Niet dan goede gift en volmaakte gave komt van boven, en daalt neer van den Vader der lichten, bij wien geen verandering bestaat of schaduw van wisselvalligheid.
18 Nach seinem eigenen Willen hat er uns durch das Wort der Wahrheit gezeugt, auf daß wir eine gewisse Erstlingsfrucht seiner Geschöpfe seien.
Uit vrije wil heeft Hij ons door de prediking der waarheid verwekt, opdat we de eersteling zijner schepselen zouden zijn.
19 Daher, meine geliebten Brüder, sei jeder Mensch schnell zum Hören, langsam zum Reden, langsam zum Zorn.
Verstaat dit goed, mijn geliefde broeders! Een ieder zij vlug in het horen, maar traag in het spreken, traag in de toorn;
20 Denn eines Mannes Zorn wirkt nicht Gottes Gerechtigkeit.
want ‘s mensen toorn bewerkt geen gerechtigheid Gods.
21 Deshalb leget ab alle Unsauberkeit und alles Überfließen von Schlechtigkeit, und empfanget mit Sanftmut das eingepflanzte Wort, das eure Seelen zu erretten vermag.
Legt daarom alle onreinheid af en uitwas van boosheid, maar neemt met zachtmoedigheid het woord in u op, dat op u is geënt, en dat uw zielen kan redden.
22 Seid aber Täter des Wortes und nicht allein Hörer, die sich selbst betrügen.
Weest werkers van het woord, en niet hoorders alleen; anders bedriegt gij uzelf.
23 Denn wenn jemand ein Hörer des Wortes ist und nicht ein Täter, der ist einem Manne gleich, welcher sein natürliches Angesicht in einem Spiegel betrachtet.
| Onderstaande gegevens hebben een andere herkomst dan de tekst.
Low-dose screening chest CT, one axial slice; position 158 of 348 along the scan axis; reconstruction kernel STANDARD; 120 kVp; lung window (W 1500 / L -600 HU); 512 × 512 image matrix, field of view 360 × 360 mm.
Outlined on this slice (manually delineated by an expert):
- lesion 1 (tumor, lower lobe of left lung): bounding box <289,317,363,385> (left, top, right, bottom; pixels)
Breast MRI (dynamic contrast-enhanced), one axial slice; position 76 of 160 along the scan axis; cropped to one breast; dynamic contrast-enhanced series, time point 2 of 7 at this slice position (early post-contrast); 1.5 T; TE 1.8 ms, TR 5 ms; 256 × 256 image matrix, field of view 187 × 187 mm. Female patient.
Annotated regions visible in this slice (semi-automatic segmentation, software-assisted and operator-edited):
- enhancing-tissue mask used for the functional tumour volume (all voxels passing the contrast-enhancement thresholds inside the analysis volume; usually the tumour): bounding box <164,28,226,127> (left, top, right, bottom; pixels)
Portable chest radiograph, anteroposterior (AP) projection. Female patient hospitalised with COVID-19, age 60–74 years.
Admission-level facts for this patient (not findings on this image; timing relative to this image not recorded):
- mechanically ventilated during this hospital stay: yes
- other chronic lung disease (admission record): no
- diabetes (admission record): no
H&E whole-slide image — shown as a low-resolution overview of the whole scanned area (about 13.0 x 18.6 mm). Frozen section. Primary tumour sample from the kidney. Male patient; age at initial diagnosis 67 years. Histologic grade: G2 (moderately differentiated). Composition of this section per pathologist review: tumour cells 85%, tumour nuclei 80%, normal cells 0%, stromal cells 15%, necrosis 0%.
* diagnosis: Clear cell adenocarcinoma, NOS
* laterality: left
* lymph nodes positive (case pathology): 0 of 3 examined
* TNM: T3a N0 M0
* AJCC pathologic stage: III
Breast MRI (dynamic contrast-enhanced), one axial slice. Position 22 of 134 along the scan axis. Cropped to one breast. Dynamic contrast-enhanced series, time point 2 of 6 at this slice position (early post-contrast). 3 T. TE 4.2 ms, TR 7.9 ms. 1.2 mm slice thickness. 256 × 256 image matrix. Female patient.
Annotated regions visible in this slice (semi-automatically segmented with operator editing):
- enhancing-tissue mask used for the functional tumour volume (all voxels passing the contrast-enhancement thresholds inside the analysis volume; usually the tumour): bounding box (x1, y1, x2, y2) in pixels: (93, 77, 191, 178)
Immers, wanneer iemand het woord aanhoort, maar er zich niet naar gedraagt, dan gelijkt hij op een man, die zijn gelaat, door de natuur hem geschonken, in een spiegel beziet;
24 Denn er hat sich selbst betrachtet und ist weggegangen, und er hat alsbald vergessen, wie er beschaffen war.
want als hij toegekeken heeft en heen is gegaan, is hij aanstonds vergeten, hoe hij er uitzag.
25 Wer aber in das vollkommene Gesetz, das der Freiheit, nahe hineingeschaut hat und darin bleibt, indem er nicht ein vergeßlicher Hörer, sondern ein Täter des Werkes ist, dieser wird glückselig sein in seinem Tun.
Maar hij, die met volle aandacht de volmaakte wet der vrijheid beschouwt, en zich er ook naar gedraagt, —geen vergeetachtig hoorder, maar een man van de daad, —hij zal zalig worden door zijn werken.
26 Wenn jemand sich dünkt, er diene Gott, und zügelt nicht seine Zunge, sondern betrügt sein Herz, dessen Gottesdienst ist eitel.
Zo iemand vroom meent te zijn, maar zijn tong niet beteugelt, dan bedriegt hij zichzelf, en zijn vroomheid is ijdel.
27 Ein reiner und unbefleckter Gottesdienst vor Gott und dem Vater ist dieser: Waisen und Witwen in ihrer Drangsal besuchen, sich selbst von der Welt unbefleckt erhalten.
Reine en vlekkeloze vroomheid in de ogen van God en den Vader is deze: zorg te dragen voor wezen en weduwen in hun rampspoed, en zich onbesmet van de wereld te houden.